• _Work item 1_: Transcribe a passage of the court opinion, taking everything from "Richard Alan Olderman, Atty., Dept." down to "brief, for appellee.".
(Beginning of Document section)
Appeal from the United States District Court for the District of Columbia (No. 91-0516).

Theresa A. Amato, with whom Alan B. Morrison and Patti A. Goldman were on the brief, for appellant.

Richard Alan Olderman, Atty., Dept. of Justice, with whom Stuart M. Gerson, Asst. Atty. Gen., Jay B. Stephens, U.S. Atty., and Leonard Schaitman, Atty., Dept. of Justice, were on the brief, for appellee.

Before: MIKVA, Chief Judge, WALD and EDWARDS, Circuit Judges.

Opinion for the Court filed by Circuit Judge HARRY T. EDWARDS.

HARRY T. EDWARDS, Circuit Judge:


This case comes to us in a somewhat confused posture, because it appears that the relief sought on appeal may not be inconsistent with the final judgment reached by the District Court. This case focuses on the relationship between section 10(b) of the Federal Advisory Committee Act ("FACA"), 5 U.S.C. app. § 10(b) (1988), and the Freedom of Information Act ("FOIA"), 5 U.S.C. § 552 (1988). At issue is whether, under section 10(b) of FACA, an agency is obligated to make available for public inspection and copying all documents that are made available to or prepared for or by an advisory committee.

Before the District Court, the plaintiff, Food Chemical News ("FCN"), claimed that the defendant, the Department of Health and Human Services' Advisory Committee on Food and Drug Administration ("the Committee"), violated FACA by refusing to release documents under section 10(b) unless and until a request for the materials had been filed under FOIA. In particular, FCN argued that section 10(b) imposes an independent, self-executing obligation on advisory committees to make their materials publicly available. The Government, in [299 U.S.App.D.C. 26] turn, argued that section 10(b) of FACA incorporates not only FOIA's exemptions, but also its mandatory procedural mechanism of a written request followed by administrative review with respect to any Committee document. During oral argument before this court, the parties' positions appeared to change, with both sides seeming to adopt a view not inconsistent with the judgment of the District Court.

In any event, to the extent that an issue remains, the disposition of this case seems clear. We hold that, under section 10(b) of FACA, an agency is generally obligated to make available for public inspection and copying all materials that were made available to or prepared for or by an advisory committee. Except with respect to those materials that the agency reasonably claims to be exempt from disclosure pursuant to FOIA, a member of the public need not request disclosure in order for FACA 10(b) materials to be made available. Thus, whenever practicable, all 10(b) materials must be available for public inspection and copying before or on the date of the advisory committee meeting to which they apply.
(End of Document section)
• _Work item 2_: In the entries, repeat word for word everything from the line that contains "Разработчик" down to the line that contains "046-19 77 00", including both of those lines. Leave the pictures out.
(Beginning of Input for this task)
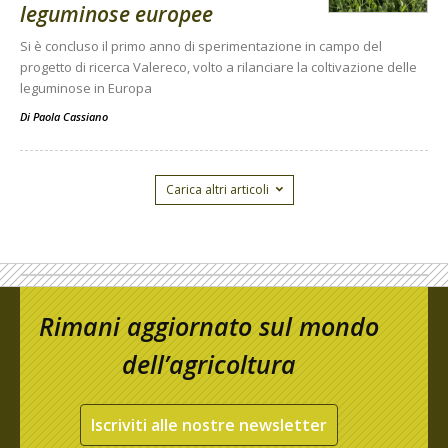
leguminose europee
Si è concluso il primo anno di sperimentazione in campo del
progetto di ricerca Valereco, volto a rilanciare la coltivazione delle
leguminose in Europa
Di
Paola Cassiano
Carica altri articoli
Rimani aggiornato sul mondo
dell’agricoltura
Iscriviti alle nostre newsletter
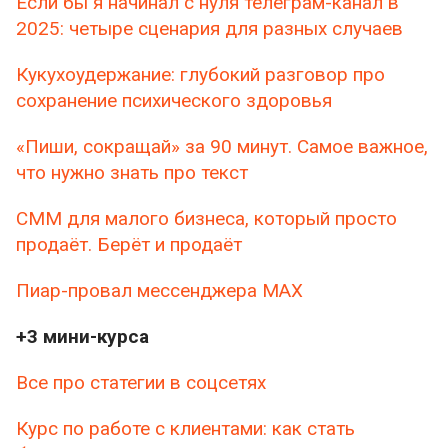
Если бы я начинал с нуля телеграм-канал в
2025: четыре сценария для разных случаев
Кукухоудержание: глубокий разговор про
сохранение психического здоровья
«Пиши, сокращай» за 90 минут. Самое важное,
что нужно знать про текст
СММ для малого бизнеса, который просто
продаёт. Берёт и продаёт
Пиар-провал мессенджера MAX
+3 мини-курса
Все про статегии в соцсетях
Курс по работе с клиентами: как стать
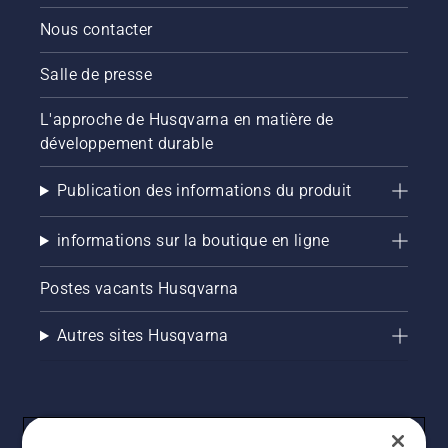
Nous contacter
Salle de presse
L'approche de Husqvarna en matière de
développement durable
Publication des informations du produit
informations sur la boutique en ligne
Postes vacants Husqvarna
Autres sites Husqvarna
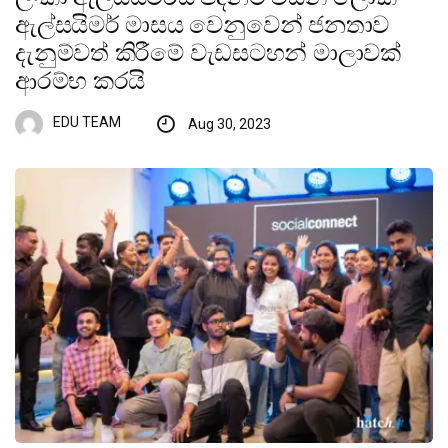
ඇල්සයිමර් මාසය වෙනුවෙන් ජනතාව
දැනුම්වත් කිරීමේ වැඩසටහන් මාලාවක්
ආරම්භ කරයි
EDU TEAM
Aug 30, 2023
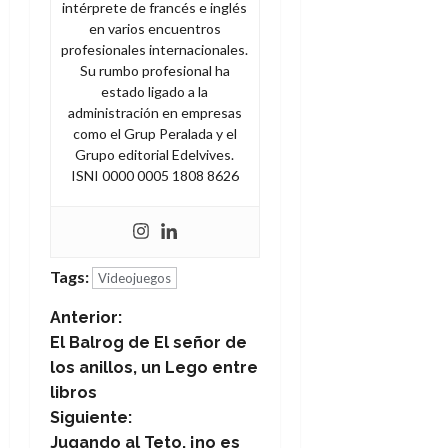
intérprete de francés e inglés
en varios encuentros
profesionales internacionales.
Su rumbo profesional ha
estado ligado a la
administración en empresas
como el Grup Peralada y el
Grupo editorial Edelvives.
ISNI 0000 0005 1808 8626
Tags:
Videojuegos
N
Anterior:
El Balrog de El señor de
a
los anillos, un Lego entre
libros
v
Siguiente:
Jugando al Teto, ¡no es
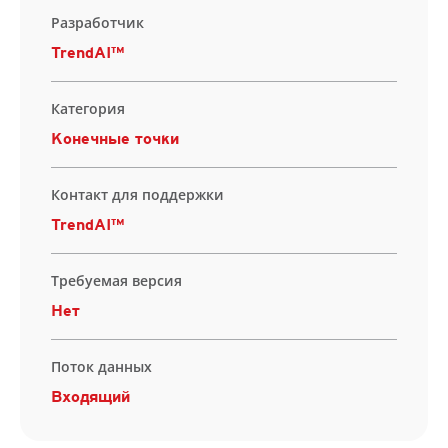
Разработчик
TrendAI™
Категория
Конечные точки
Контакт для поддержки
TrendAI™
Требуемая версия
Нет
Поток данных
Входящий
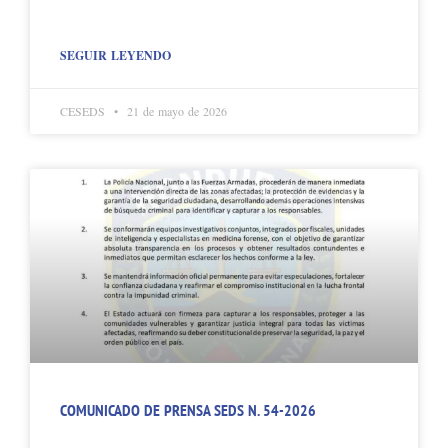
SEGUIR LEYENDO
CESEDS
21 de mayo de 2026
COMUNICADO DE PRENSA SEDS N. 54-2026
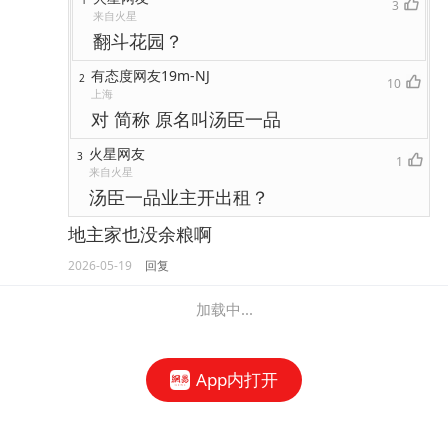
1
3
来自火星
翻斗花园？
有态度网友19m-NJ
2
10
上海
对 简称 原名叫汤臣一品
火星网友
3
1
来自火星
汤臣一品业主开出租？
地主家也没余粮啊
2026-05-19
回复
加载中...
App内打开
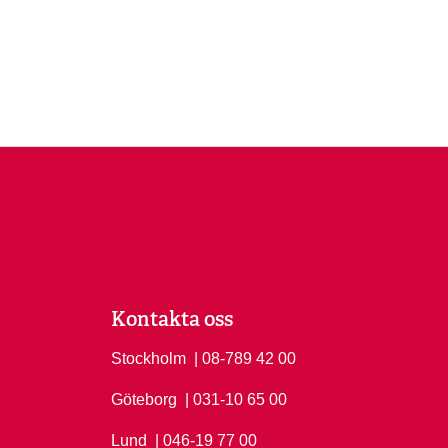
Kontakta oss
Stockholm
Ring Stockholm på
| 08-789 42 00
Göteborg
Ring Göteborg på
| 031-10 65 00
Lund
Ring Lund på
| 046-19 77 00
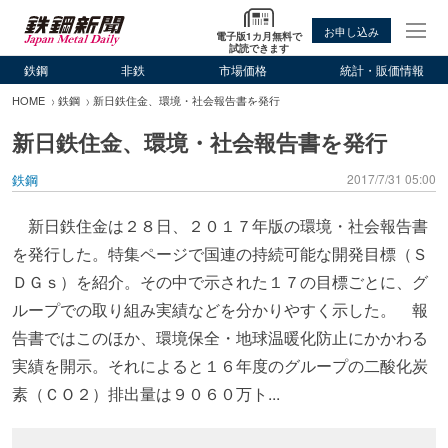
お申し込み
電子版1カ月無料で
試読できます
鉄鋼
非鉄
市場価格
統計・販価情報
HOME
鉄鋼
新日鉄住金、環境・社会報告書を発行
新日鉄住金、環境・社会報告書を発行
鉄鋼
2017/7/31 05:00
新日鉄住金は２８日、２０１７年版の環境・社会報告書
を発行した。特集ページで国連の持続可能な開発目標（Ｓ
ＤＧｓ）を紹介。その中で示された１７の目標ごとに、グ
ループでの取り組み実績などを分かりやすく示した。 報
告書ではこのほか、環境保全・地球温暖化防止にかかわる
実績を開示。それによると１６年度のグループの二酸化炭
素（ＣＯ２）排出量は９０６０万ト...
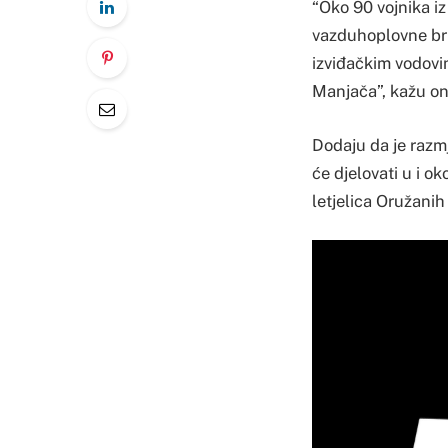
“Oko 90 vojnika i
vazduhoplovne bri
izviđačkim vodovi
Manjača”, kažu on
Dodaju da je razm
će djelovati u i o
letjelica Oružanih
(End of Input for this task)
• _Answer box 1_:
Richard Alan Olderman, Atty., Dept. of Justice, with whom Stuart M. Gerson, Asst. Atty. Gen., Jay B. Stephens, U.S. Atty., and Leonard Schaitman, Atty., Dept. of Justice, were on the brief, for appellee.

• _Answer box 2_:
Разработчик
TrendAI™
Категория
Конечные точки
Контакт для поддержки
TrendAI™
Требуемая версия
Нет
Поток данных
Входящий
SEGUIR LEYENDO
CESEDS
21 de mayo de 2026
COMUNICADO DE PRENSA SEDS N. 54-2026
1
3
来自火星
翻斗花园？
有态度网友19m-NJ
2
10
上海
对 简称 原名叫汤臣一品
火星网友
3
1
来自火星
汤臣一品业主开出租？
地主家也没余粮啊
2026-05-19
回复
加载中...
App内打开
Kontakta oss
Stockholm
Ring Stockholm på
| 08-789 42 00
Göteborg
Ring Göteborg på
| 031-10 65 00
Lund
Ring Lund på
| 046-19 77 00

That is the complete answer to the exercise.